(AVAILABLE RECORDS begins)

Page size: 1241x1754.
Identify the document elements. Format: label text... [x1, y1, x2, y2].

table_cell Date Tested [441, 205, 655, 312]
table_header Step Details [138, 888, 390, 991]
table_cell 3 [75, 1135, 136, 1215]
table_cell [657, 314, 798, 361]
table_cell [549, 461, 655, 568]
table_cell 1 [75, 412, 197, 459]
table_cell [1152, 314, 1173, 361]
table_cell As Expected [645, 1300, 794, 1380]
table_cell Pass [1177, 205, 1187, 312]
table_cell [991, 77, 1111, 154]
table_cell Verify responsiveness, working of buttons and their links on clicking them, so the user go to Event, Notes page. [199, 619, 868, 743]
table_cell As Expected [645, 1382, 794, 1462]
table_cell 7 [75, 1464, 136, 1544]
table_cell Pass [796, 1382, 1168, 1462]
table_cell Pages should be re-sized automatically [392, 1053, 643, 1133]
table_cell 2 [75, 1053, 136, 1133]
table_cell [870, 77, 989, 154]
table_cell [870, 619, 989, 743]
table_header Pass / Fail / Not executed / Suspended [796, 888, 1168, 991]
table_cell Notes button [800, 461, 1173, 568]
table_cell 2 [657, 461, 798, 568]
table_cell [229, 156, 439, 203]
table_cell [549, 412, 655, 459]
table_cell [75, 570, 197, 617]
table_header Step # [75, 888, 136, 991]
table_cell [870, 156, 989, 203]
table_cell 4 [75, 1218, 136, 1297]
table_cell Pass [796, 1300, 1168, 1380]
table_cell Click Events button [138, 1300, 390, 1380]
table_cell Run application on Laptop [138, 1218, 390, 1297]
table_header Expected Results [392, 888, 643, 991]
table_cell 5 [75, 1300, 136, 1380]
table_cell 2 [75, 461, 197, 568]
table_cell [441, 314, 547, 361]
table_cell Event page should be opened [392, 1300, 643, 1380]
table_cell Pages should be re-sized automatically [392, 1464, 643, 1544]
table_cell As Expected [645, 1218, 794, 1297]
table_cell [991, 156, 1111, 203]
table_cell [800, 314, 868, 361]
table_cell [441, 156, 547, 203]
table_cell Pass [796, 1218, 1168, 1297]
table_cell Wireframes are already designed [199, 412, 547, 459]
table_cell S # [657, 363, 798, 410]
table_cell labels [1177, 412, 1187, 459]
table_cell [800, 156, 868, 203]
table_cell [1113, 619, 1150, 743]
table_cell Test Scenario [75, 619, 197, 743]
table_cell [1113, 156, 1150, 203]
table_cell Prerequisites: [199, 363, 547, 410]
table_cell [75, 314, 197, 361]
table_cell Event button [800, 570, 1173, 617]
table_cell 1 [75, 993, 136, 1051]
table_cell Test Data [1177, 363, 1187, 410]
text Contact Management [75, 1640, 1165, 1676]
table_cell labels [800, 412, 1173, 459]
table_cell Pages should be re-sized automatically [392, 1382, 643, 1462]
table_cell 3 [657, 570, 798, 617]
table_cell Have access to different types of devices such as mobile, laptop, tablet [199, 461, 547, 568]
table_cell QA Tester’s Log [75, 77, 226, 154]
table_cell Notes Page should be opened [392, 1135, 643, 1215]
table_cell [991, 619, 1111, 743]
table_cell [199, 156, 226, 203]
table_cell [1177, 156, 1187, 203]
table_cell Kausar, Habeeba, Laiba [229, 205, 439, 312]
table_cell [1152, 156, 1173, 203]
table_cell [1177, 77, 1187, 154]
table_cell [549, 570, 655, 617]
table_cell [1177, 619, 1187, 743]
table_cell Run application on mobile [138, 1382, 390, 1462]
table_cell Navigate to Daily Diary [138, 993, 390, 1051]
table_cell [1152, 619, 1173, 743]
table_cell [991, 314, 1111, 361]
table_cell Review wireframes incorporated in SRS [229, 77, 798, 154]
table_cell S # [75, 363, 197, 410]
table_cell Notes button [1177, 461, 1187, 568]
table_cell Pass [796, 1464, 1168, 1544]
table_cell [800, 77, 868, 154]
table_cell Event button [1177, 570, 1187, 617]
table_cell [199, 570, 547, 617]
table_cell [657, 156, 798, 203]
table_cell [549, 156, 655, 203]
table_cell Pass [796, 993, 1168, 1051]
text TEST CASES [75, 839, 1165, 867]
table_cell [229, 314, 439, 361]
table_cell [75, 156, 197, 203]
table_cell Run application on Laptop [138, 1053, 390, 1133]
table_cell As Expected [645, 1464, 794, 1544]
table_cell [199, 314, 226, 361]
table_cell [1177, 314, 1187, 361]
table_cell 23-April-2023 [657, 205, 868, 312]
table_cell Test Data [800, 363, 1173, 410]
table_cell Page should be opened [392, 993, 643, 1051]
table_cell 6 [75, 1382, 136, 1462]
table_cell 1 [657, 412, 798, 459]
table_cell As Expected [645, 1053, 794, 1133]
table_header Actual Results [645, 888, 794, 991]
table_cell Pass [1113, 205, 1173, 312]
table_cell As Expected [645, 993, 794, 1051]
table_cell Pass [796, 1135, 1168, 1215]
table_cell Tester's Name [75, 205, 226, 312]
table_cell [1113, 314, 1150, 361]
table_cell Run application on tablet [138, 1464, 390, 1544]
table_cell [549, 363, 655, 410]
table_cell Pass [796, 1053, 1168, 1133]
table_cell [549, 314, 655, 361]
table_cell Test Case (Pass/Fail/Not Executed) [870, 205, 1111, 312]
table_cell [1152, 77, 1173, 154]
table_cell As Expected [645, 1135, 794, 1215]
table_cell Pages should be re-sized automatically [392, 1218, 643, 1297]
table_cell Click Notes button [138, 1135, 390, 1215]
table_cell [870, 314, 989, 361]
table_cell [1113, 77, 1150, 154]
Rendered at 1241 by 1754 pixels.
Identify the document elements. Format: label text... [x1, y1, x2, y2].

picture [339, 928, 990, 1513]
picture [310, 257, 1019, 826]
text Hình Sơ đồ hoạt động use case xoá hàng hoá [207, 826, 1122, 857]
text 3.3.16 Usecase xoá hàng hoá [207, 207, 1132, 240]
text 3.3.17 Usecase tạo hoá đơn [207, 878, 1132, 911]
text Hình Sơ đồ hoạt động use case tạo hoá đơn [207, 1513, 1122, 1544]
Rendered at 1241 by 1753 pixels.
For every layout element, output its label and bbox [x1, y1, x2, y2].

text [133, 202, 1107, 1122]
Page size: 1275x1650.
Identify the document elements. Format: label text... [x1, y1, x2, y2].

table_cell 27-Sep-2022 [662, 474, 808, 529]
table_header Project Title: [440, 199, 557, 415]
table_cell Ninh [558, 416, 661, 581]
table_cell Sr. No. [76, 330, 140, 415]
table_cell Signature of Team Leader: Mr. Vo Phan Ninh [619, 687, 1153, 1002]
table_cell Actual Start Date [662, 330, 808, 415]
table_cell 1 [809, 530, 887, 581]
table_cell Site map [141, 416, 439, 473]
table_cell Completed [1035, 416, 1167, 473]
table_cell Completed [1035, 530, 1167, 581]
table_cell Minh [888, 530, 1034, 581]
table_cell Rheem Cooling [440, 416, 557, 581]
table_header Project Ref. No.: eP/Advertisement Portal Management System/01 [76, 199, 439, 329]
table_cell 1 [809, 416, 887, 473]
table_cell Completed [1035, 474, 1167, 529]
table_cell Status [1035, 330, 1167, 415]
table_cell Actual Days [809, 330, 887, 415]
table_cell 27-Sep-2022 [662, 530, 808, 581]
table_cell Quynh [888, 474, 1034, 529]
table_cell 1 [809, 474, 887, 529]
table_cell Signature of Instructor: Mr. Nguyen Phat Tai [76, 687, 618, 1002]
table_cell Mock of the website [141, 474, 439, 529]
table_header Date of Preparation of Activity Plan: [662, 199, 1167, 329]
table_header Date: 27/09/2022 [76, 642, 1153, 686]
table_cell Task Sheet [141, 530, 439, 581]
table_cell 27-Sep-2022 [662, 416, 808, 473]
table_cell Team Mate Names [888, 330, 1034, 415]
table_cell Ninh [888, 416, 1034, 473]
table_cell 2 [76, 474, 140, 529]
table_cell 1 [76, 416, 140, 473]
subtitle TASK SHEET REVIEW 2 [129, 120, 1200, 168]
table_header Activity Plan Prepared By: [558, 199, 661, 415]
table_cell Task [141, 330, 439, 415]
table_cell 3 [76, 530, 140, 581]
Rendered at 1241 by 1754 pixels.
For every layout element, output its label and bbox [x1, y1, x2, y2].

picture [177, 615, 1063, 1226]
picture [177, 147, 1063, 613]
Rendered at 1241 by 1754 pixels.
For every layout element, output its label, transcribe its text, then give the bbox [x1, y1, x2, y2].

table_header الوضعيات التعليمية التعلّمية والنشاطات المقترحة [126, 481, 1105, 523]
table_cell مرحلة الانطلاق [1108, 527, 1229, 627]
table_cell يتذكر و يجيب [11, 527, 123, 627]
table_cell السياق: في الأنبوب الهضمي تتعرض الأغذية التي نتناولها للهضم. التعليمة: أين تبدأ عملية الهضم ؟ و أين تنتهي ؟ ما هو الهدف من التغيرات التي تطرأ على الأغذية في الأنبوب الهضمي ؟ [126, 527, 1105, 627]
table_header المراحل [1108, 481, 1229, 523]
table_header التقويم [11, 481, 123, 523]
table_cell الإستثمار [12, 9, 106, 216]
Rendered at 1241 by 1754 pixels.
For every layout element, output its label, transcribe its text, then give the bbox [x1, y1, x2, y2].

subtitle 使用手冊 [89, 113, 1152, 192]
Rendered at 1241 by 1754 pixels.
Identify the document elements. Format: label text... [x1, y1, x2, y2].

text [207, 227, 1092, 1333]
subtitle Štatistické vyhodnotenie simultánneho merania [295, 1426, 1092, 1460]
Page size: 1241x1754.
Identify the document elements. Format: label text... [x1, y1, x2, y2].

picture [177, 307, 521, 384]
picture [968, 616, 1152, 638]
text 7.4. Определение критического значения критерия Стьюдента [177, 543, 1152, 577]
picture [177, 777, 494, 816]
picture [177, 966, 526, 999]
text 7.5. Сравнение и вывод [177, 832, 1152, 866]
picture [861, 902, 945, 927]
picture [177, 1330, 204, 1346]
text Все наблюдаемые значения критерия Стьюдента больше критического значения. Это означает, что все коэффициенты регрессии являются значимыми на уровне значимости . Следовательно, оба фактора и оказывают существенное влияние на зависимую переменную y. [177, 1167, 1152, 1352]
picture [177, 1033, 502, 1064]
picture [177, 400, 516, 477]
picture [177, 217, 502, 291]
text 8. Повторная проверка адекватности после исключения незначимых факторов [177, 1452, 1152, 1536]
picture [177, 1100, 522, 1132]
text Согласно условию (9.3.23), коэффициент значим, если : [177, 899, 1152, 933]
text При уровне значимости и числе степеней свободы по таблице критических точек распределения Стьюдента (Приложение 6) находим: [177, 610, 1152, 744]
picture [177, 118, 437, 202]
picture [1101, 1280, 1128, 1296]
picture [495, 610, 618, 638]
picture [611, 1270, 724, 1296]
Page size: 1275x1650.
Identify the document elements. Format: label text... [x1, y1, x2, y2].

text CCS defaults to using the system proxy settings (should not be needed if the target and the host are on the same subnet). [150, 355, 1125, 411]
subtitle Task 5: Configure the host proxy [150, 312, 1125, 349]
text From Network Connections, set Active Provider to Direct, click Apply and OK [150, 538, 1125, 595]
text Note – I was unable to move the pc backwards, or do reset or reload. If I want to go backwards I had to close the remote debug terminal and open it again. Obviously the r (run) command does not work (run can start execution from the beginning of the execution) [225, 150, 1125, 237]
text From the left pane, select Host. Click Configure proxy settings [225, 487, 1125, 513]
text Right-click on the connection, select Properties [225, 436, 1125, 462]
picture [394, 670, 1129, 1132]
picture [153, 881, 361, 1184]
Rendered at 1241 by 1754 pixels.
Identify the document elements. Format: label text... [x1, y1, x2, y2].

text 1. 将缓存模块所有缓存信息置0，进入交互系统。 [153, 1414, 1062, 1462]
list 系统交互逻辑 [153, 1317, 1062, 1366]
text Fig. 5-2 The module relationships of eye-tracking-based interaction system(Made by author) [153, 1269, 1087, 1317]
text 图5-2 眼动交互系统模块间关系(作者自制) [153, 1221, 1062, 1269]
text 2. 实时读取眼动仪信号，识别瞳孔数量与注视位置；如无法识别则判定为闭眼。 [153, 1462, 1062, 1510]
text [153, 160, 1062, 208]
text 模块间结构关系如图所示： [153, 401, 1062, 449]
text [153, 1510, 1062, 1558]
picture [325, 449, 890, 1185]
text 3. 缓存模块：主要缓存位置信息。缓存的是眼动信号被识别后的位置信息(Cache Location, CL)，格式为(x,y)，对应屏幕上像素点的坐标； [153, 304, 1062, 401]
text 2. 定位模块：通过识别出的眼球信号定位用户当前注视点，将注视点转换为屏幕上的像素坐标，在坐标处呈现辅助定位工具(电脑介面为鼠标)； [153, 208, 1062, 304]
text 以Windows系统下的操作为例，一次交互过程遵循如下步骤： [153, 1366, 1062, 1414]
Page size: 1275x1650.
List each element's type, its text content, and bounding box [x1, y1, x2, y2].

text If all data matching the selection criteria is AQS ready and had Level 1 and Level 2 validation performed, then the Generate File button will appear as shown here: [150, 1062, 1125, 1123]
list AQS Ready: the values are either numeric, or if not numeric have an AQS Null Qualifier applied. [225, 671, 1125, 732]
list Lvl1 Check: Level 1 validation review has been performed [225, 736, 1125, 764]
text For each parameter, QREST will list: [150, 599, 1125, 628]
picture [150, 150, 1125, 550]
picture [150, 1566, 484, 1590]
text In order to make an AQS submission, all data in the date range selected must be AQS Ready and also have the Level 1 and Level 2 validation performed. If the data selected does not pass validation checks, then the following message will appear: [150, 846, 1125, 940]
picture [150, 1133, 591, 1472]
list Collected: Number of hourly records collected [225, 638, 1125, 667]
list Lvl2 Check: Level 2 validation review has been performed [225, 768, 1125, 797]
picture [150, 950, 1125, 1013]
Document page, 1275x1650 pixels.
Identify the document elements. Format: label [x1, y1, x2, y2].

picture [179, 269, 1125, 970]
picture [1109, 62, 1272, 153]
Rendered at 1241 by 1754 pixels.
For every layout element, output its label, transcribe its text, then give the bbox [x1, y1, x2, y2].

(AVAILABLE RECORDS ends)

● BRIEF: Quote verbatim the line containing "Document page, 1275x1650 pixels." and every line after it through the end of the records above.

● ANSWER TO THE PROBLEM:
Document page, 1275x1650 pixels.
Identify the document elements. Format: label [x1, y1, x2, y2].

picture [179, 269, 1125, 970]
picture [1109, 62, 1272, 153]
Rendered at 1241 by 1754 pixels.
For every layout element, output its label, transcribe its text, then give the bbox [x1, y1, x2, y2].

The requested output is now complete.